Which decade is Tops for Pops? – THE WINNER.

1st place – The 1970s. (38 points)

2005: 3rd place, 30 points.
2004: 2nd place, 31 points.
2003: 1st place, 35 points + 1 tiebreak point.

10: Dat – Pluto Shervington. 1st place.
9: We Do It – R & J Stone. 3rd place.
8: Love Machine – The Miracles. 2nd place.
7: Convoy – C.W. McCall. 3rd place.
6: Love To Love You Baby – Donna Summer. 2nd place.
5: Mamma Mia – Abba. 1st place, most popular.
4: Rodrigo’s Guitar Concerto De Aranjuez – Manuel & His Music Of The Mountains. 4th place, least popular.
3: I Love To Love – Tina Charles. 2nd place.
2: Forever And Ever – Slik. 2nd place.
1: December 1963 (Oh What A Night) – Four Seasons. 2nd place.

slkmdgRight from Day One, when Pluto Shervington’s “Dat” took the lead, there was never any real doubt as to which decade would be this year’s winner. Throughout all ten rounds of voting, the 1970s remained ahead, earning them the highest score of any decade in any of our four years to date. Despite fielding only two winners, from Pluto and Abba, only one song from 1976 finished below third, with five songs finishing second. That’s what we call conclusive.
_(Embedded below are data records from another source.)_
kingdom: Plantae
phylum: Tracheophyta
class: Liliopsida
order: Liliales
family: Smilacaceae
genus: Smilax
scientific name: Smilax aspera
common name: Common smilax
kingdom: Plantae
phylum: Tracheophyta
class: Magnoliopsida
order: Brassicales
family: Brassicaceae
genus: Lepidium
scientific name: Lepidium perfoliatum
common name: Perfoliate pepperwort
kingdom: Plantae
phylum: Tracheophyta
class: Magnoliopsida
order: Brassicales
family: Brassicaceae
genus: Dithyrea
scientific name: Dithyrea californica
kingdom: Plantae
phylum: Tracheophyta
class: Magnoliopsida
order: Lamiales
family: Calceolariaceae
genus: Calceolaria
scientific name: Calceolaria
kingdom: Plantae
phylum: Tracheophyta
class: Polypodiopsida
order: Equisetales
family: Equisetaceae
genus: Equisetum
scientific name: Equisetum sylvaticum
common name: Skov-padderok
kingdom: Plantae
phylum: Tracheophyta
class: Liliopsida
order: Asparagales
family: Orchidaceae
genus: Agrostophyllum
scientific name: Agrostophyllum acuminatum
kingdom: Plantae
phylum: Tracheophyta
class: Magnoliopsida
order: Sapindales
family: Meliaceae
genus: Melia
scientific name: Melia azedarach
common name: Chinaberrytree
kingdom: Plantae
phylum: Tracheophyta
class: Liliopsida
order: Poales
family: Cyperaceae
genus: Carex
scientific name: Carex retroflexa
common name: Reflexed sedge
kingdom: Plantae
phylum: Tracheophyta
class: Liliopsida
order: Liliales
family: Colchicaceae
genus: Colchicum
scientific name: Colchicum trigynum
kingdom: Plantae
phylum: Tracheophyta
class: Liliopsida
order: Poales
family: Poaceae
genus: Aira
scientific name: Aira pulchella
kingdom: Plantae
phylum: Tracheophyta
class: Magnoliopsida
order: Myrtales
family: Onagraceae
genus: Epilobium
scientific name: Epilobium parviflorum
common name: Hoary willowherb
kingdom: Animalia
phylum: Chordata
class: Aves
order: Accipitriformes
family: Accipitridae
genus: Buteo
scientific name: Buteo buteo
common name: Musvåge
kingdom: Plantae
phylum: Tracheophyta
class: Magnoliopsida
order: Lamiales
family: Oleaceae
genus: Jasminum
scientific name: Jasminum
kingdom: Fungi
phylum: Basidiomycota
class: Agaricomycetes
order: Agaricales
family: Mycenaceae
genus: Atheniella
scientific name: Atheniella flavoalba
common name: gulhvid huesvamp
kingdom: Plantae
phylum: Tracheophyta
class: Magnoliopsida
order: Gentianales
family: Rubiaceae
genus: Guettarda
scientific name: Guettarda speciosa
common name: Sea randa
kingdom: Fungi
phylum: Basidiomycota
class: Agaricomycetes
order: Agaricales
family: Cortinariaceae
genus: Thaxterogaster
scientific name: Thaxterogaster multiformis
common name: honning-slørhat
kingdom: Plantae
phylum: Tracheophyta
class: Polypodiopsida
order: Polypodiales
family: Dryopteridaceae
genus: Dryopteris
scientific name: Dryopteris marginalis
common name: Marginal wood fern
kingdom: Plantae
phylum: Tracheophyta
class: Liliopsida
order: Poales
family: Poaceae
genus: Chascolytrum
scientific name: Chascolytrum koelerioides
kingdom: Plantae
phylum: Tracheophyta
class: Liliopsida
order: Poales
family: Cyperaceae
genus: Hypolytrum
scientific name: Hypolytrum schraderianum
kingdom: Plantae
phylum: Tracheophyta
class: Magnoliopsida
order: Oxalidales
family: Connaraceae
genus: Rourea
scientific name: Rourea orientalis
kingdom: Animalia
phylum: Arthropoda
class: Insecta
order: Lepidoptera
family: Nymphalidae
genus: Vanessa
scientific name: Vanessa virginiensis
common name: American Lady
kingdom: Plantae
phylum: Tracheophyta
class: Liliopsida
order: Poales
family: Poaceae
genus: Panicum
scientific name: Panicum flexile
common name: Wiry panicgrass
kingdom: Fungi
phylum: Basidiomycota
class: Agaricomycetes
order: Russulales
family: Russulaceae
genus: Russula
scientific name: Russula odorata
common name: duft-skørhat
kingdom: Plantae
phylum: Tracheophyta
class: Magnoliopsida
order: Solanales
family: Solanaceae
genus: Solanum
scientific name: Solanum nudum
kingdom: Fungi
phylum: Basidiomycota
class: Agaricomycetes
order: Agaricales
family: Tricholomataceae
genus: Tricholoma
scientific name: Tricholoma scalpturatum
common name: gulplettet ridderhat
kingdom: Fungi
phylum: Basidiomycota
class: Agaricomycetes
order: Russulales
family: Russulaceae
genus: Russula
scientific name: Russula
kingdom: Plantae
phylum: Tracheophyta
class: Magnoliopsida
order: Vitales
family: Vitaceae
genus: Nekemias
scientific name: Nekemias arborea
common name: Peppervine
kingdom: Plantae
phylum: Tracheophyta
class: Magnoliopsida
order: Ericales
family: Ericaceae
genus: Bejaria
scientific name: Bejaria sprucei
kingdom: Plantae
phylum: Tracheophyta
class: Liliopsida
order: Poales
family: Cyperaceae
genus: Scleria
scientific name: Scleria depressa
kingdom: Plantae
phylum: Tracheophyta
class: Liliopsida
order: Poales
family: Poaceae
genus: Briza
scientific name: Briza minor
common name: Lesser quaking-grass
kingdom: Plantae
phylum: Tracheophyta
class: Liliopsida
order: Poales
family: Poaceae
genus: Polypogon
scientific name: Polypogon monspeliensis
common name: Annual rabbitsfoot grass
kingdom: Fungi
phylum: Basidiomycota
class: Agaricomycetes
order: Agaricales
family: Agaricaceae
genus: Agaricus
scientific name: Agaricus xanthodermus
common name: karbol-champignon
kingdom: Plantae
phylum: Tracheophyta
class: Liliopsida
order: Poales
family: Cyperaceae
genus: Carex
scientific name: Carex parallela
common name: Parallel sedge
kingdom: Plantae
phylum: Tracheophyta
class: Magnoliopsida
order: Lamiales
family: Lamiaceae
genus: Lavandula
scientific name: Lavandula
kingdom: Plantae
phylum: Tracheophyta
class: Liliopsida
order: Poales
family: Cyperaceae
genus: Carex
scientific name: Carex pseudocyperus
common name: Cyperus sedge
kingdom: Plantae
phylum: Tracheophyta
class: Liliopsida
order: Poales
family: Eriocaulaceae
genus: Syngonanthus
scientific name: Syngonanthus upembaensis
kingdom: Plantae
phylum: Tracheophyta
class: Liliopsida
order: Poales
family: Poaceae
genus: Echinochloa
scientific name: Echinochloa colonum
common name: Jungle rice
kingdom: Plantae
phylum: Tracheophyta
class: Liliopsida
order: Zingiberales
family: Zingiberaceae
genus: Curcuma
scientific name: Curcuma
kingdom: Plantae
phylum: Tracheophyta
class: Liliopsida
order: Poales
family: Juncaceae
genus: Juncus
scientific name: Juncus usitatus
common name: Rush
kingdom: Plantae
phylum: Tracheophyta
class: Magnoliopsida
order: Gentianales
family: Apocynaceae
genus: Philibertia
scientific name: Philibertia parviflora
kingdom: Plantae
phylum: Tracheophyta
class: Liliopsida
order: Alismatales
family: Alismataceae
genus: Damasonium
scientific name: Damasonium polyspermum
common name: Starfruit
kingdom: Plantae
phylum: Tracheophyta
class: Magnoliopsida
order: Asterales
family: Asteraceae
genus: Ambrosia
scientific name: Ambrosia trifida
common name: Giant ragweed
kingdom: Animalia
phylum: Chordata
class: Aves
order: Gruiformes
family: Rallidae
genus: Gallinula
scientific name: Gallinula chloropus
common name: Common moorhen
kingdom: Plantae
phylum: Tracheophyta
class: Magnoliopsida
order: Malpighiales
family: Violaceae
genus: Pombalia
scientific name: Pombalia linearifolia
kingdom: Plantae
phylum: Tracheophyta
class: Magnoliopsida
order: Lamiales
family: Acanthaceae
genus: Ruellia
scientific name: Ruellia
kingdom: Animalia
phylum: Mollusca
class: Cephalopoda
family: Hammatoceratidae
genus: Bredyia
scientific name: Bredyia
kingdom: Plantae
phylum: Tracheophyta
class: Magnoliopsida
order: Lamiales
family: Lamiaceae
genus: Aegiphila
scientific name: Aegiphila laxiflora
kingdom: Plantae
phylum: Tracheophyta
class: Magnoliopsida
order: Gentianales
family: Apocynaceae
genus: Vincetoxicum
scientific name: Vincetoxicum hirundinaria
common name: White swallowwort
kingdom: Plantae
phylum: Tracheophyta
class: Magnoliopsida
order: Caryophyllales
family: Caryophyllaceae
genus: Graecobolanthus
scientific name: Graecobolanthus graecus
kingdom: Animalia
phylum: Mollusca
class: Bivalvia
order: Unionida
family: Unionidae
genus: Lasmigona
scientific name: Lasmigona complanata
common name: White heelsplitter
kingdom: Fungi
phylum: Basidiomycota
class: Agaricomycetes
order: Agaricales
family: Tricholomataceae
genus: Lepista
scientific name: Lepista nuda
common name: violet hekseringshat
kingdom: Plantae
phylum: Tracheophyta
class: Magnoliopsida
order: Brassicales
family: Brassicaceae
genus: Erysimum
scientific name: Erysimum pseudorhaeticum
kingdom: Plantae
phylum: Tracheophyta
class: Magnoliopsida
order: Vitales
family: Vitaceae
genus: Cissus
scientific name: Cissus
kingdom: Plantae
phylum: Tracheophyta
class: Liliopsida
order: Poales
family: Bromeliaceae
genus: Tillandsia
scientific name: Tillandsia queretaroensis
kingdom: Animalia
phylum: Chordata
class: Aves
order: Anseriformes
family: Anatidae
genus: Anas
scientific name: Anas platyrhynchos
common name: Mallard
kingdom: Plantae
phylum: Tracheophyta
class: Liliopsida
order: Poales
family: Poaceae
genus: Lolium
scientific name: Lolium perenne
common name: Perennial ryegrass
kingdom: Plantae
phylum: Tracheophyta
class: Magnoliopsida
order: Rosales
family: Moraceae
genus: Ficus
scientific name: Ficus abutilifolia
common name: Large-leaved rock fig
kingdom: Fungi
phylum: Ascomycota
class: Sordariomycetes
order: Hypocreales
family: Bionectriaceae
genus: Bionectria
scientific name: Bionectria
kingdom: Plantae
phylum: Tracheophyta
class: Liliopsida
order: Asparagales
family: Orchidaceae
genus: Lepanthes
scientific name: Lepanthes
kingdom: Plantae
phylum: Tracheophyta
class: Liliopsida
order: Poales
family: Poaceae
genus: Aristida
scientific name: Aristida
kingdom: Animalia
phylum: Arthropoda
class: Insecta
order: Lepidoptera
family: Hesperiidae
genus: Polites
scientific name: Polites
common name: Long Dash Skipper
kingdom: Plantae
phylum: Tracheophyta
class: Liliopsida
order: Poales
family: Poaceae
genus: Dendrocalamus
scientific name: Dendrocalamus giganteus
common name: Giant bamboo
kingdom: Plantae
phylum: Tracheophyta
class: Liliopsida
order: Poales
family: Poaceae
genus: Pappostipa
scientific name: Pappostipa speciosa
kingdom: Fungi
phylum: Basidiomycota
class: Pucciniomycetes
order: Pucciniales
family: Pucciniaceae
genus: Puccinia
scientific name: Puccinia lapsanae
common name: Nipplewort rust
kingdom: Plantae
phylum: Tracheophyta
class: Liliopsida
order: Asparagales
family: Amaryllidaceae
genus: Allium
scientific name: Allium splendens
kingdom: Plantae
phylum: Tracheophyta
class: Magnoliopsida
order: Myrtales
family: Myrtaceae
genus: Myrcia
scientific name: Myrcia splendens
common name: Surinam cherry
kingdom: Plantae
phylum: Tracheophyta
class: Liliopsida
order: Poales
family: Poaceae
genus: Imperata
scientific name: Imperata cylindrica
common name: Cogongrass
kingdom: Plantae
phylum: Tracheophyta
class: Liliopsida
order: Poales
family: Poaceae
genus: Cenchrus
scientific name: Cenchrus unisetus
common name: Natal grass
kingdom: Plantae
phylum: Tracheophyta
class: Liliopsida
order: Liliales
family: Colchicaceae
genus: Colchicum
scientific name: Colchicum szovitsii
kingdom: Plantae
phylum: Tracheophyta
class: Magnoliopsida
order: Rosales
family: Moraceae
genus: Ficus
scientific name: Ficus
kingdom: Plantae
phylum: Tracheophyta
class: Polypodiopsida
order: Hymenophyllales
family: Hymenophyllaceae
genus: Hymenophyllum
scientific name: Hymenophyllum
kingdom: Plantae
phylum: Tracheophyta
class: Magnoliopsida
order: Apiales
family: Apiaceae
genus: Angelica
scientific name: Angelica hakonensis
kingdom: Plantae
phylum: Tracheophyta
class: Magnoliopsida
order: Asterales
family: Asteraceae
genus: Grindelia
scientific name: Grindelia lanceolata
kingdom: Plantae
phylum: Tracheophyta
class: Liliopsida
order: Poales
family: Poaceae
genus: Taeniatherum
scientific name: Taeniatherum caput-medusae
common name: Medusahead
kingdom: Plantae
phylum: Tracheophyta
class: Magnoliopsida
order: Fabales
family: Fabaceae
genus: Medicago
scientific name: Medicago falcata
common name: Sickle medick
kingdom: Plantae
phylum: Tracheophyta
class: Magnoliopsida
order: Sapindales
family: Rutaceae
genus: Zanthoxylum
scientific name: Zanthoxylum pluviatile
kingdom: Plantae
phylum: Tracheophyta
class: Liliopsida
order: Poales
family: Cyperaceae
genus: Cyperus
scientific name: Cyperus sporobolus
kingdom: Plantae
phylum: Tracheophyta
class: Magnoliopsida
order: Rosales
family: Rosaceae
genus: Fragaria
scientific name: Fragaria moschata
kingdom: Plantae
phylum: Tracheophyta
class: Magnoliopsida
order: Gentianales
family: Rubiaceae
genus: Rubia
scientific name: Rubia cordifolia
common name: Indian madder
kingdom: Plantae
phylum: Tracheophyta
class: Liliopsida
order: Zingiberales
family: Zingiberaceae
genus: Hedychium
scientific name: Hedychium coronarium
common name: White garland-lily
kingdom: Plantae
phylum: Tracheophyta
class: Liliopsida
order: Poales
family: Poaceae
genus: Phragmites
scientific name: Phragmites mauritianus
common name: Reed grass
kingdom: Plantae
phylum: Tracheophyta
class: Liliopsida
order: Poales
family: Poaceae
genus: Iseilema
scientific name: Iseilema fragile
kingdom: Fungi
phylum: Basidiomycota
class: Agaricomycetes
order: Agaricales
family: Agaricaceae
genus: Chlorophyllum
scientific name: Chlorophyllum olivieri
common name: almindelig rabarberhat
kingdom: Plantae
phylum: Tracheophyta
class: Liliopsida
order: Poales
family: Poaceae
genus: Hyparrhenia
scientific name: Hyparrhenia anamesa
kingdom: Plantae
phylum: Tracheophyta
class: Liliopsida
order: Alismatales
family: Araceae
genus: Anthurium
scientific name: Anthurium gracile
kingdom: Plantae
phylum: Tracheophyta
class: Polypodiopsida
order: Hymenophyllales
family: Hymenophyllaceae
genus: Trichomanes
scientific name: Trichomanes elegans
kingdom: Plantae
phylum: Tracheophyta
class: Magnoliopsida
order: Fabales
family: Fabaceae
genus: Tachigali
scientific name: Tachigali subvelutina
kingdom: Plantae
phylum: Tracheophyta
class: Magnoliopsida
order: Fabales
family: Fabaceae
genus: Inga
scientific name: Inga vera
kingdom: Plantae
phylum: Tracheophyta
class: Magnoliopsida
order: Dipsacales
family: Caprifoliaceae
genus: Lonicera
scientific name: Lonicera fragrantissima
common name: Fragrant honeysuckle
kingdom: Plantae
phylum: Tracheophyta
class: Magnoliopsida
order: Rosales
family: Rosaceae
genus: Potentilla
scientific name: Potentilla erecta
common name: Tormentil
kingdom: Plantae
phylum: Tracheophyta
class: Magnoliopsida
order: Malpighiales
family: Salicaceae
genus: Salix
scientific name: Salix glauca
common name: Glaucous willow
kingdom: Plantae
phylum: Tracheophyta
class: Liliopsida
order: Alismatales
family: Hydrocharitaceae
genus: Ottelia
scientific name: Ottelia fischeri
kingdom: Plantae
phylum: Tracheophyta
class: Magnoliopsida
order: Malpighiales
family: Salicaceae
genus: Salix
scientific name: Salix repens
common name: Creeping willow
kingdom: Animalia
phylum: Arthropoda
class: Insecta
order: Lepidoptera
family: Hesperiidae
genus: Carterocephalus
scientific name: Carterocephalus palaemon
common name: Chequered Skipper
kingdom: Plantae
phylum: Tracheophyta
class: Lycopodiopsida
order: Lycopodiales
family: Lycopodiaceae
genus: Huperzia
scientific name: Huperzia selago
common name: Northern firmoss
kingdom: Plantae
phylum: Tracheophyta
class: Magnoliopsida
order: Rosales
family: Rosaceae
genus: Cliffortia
But before this all started, did we think that naff old 1976 had it in them to win? After all, approved rock history tells us that these were the dark days before punk rock came along and Saved Music. Or something.

Interestingly, there isn’t a single record in this top ten which could be said to belong to the “rock” tradition, however tangentially. This is pop all the way, with the odd foray into light soul, reggae, disco, country & western and easy listening. The only faint hints of “rebellion” come from Pluto’s taboo-breaking meat-related purchase, and CW McCall’s “bear”-dodging escapades on the Great American Highway.

As a lad, I remember an NME singles review column from round about this time, bearing the headline “Don’t Look Now, But You’re Living In A Golden Age”, which went on to make specific mention of several of the songs in this list. At the time, it seemed like a decidedly questionable proposition. But in these newly liberated, post-Guilty Pleasures days, it would seem that the dear old “rockist” NME showed remarkable presience.

The Top Ten and the Bottom Five.

(Positions are calculated by dividing the numbers of points scored by the number of people voting on that day.)

1. 19th Nervous Breakdown – Rolling Stones.
2. Mamma Mia – Abba.
3. These Boots Are Made For Walking – Nancy Sinatra.
4. Borderline – Madonna.
5. Chain Reaction – Diana Ross.
6. Slight Return – The Bluetones.
7. Dat – Pluto Shervington.
8. Keep On Running – Spencer Davis Group.
9. You Got The Love (New Voyager Mix) – The Source featuring Candi Staton.
10. Spanish Flea – Herb Alpert & The Tijuana Brass.

46. Anything – 3T.
47. That’s My Goal – Shayne Ward.
48. Thunder In My Heart Again – Meck featuring Leo Sayer.
49. Burning Heart – Survivor
50. Open Arms – Mariah Carey.

Cumulative scores for the decades to date, after three years:

1 (2=) The 1970s – 135 points.
2 (2=) The 1960s – 134 points.
3 (1) The 1980s – 132 points.
4 (4) The 2000s – 101 points.
5 (5) The 1990s – 99 points.

It’s still neck and neck at the top, with the 1960s, 1970s and 1980s regularly swapping positions. Next February, we start all over again – with what I must warn you is a truly shocking selection of ropey old toss.

No, I can hardly wait either! Thanks to all who particpated. It’s been a blast.